→ Text shown
########################################

He obtained twenty Chinese coolies, opened a mine which turned out lucrative, and the Chinese at home hearing that money was to be made, flocked into Larut, but after some years took to quarreling about the ownership of mines, and eventually to a war between the two leading clans, which threatened to be a war of extermination, and resulted in British interference, and the appointment of a Resident; and then Chinese merchants in Pinang made advances of money and provisions to such of their countrymen as were willing to work the abandoned mines. Very soon the population increased to such an extent that it became necessary to choose sites for mining towns, granting one to each faction; the Go Kwan town being called Taipeng, and the Si Kwan town Kamunting.

American mining enterprise could hardly go ahead faster. At the end of 1873 the population of Larut was four thousand, the men of the fighting factions only. Eleven months later these two mining towns contained nine thousand inhabitants, a tenth of whom were shopkeepers, and the district thirty-three thousand. Larut is level from the sea-shore to the mountain range, twenty miles inland, and is very uninteresting.

########################################

→ Job 1
In the Larut passage, what name was given to the Si Kwan mining town?
→ Job 2
Echo the Larut passage word for word, starting with "He obtained twenty" and going on through "Kwan town Kamunting.".
The rows after this point are separate material, unconnected to the Larut passage.

→ Extracted data
########################################

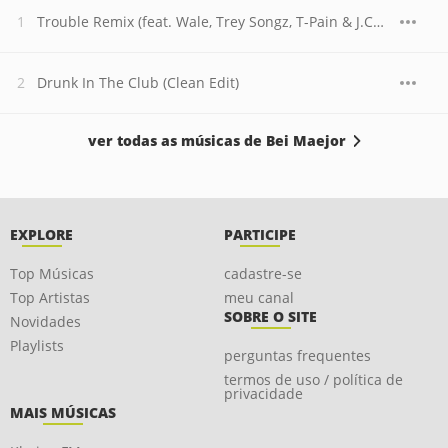
Trouble Remix (feat. Wale, Trey Songz, T-Pain & J.Cole)
Drunk In The Club (Clean Edit)
ver todas as músicas de Bei Maejor
EXPLORE
PARTICIPE
Top Músicas
cadastre-se
Top Artistas
meu canal
SOBRE O SITE
Novidades
Playlists
perguntas frequentes
termos de uso / política de
privacidade
MAIS MÚSICAS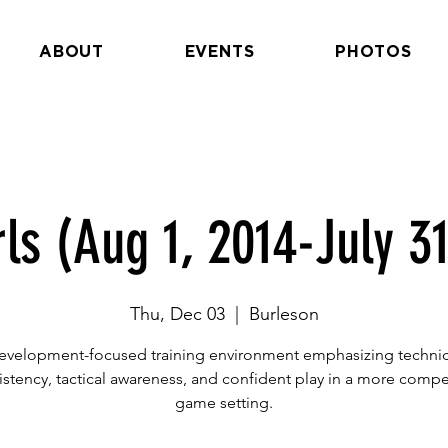
ABOUT
EVENTS
PHOTOS
rls (Aug 1, 2014-July 31
Thu, Dec 03
  |  
Burleson
evelopment-focused training environment emphasizing technic
istency, tactical awareness, and confident play in a more compet
game setting.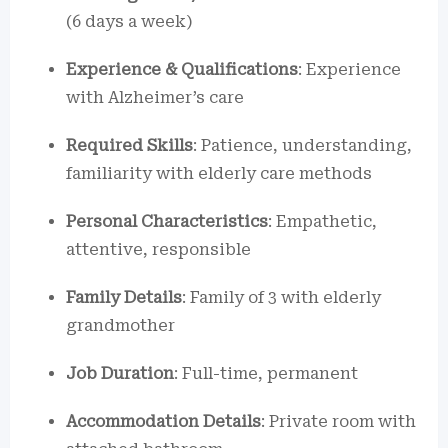
(6 days a week)
Experience & Qualifications
: Experience
with Alzheimer’s care
Required Skills
: Patience, understanding,
familiarity with elderly care methods
Personal Characteristics
: Empathetic,
attentive, responsible
Family Details
: Family of 3 with elderly
grandmother
Job Duration
: Full-time, permanent
Accommodation Details
: Private room with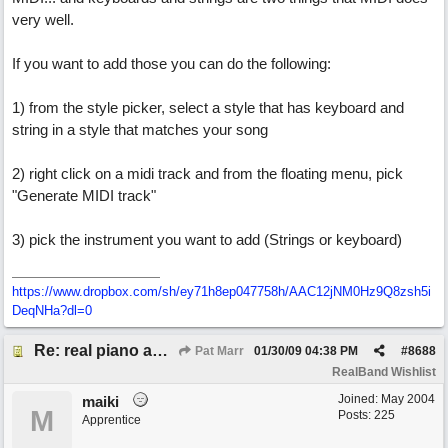
very well.
If you want to add those you can do the following:
1) from the style picker, select a style that has keyboard and
string in a style that matches your song
2) right click on a midi track and from the floating menu, pick
"Generate MIDI track"
3) pick the instrument you want to add (Strings or keyboard)
https://www.dropbox.com/sh/ey71h8ep047758h/AAC12jNM0Hz9Q8zsh5i
DeqNHa?dl=0
Re: real piano and strings
Pat Marr
01/30/09
04:38 PM
#
8688
RealBand Wishlist
Joined:
May 2004
maiki
M
Posts: 225
Apprentice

########################################

→ Answer area 1
Kamunting

→ Answer area 2
He obtained twenty Chinese coolies, opened a mine which turned out lucrative, and the Chinese at home hearing that money was to be made, flocked into Larut, but after some years took to quarreling about the ownership of mines, and eventually to a war between the two leading clans, which threatened to be a war of extermination, and resulted in British interference, and the appointment of a Resident; and then Chinese merchants in Pinang made advances of money and provisions to such of their countrymen as were willing to work the abandoned mines. Very soon the population increased to such an extent that it became necessary to choose sites for mining towns, granting one to each faction; the Go Kwan town being called Taipeng, and the Si Kwan town Kamunting.